Cook County Recorder of Deeds
- In office December 4, 2018 – December 7, 2020
- Preceded by: Karen Yarbrough
- Succeeded by: Office abolished

Cook County Commissioner from the 6th district
- In office October 2016 – December 2018
- Preceded by: Joan Patricia Murphy
- Succeeded by: Donna Miller

Personal details
- Born: 1964 or 1965
- Political party: Democratic

= Edward Moody =

American politician

Edward M. Moody is an American politician who formerly served as Cook County recorder of deeds. He was appointed in December 2018, and served until the office was abolished in December 2020. From October 2016 through December 2018, he served as Cook County Commissioner from the 6th district. Before 2016, he served as a Worth Township highway commissioner.

==Early life==
Moody and twin brother Fred were born in either 1964 or 1965. When they were 14 years old, their mother died. Their father was an alcoholic.

==Early political career==
Moody and his twin brother Fred joined the 13th Ward Democrats, where they campaigned for Michael Madigan and other candidates. Over the years, the Moody twins would come to be considered to be among Michael Madigan's most effective and loyal operatives. The twins said, in a 2016 interview, that they regarded Madigan as a father figure.

Moody worked as a precinct captain under Worth Township committeeperson and Illinois state representative Harry Yourell.

Moody served as president of Chicago Ridge School District 127.5, and president of the governing board for the Eisenhower Special Education Co-op. Moody served as a Worth Township highway commissioner. Moody served as the chairman of the Worth Township Fair Housing Committee. He also served as a court coordinator for the office of Chief Judge of the Circuit Court of Cook County Timothy C. Evans.

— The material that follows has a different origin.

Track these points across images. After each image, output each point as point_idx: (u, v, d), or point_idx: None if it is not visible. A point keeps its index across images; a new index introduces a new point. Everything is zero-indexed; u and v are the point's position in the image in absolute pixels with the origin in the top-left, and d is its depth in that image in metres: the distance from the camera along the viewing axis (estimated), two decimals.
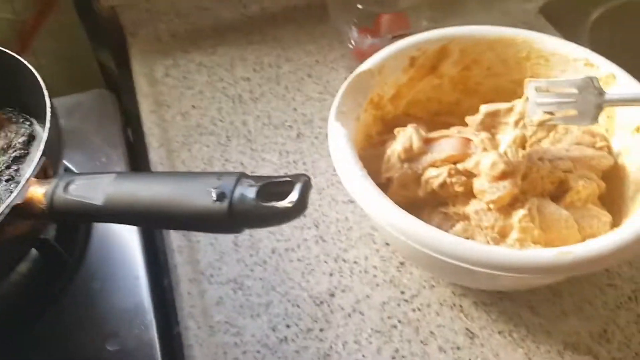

==Cook County Board of Commissioners==
After the death in office of Joan Patricia Murphy, Moody was appointed in October 2016 to replace her by a vote of the democratic committee of the 6th district of the Cook County Board of Commissioners. He was unanimously chosen by the committee. He had been one of seven individuals that had put themselves forward as candidates to fill the vacancy.

Moody did not seek election to a full term in 2018. Before he dropped-out, he had already seen challengers since announced by three individuals, largely due to his support of president of the Cook County Board of Commissioners Toni Preckwinkle's controversial tax on sweetened beverages.

==Cook County Recorder of Deeds==
After Karen Yarbrough resigned December 3, 2018 as Cook County recorder of deeds in order to assume the office of Cook County clerk, Moody was appointed by the Cook County Board of Commissioners on December 4, 2018 to replace her as Cook County recorder of deeds. His appointment had been backed by Michael Madigan.

Moody served until December 7, 2020, when the office ceased to exist, having been formally merged with the office of Cook County clerk, as per a 2016 referendum.

==ComEd scandal==

In 2020, Moody's became one of a number of Michael Madigan allies that were implicated as beneficiaries of a bribery scheme involving Commonwealth Edison (ComEd). Internal emails released by ComEd on November 25, showed Moody to have had secret communications with the energy provider that were arranged by two lobbyists that had been indicted.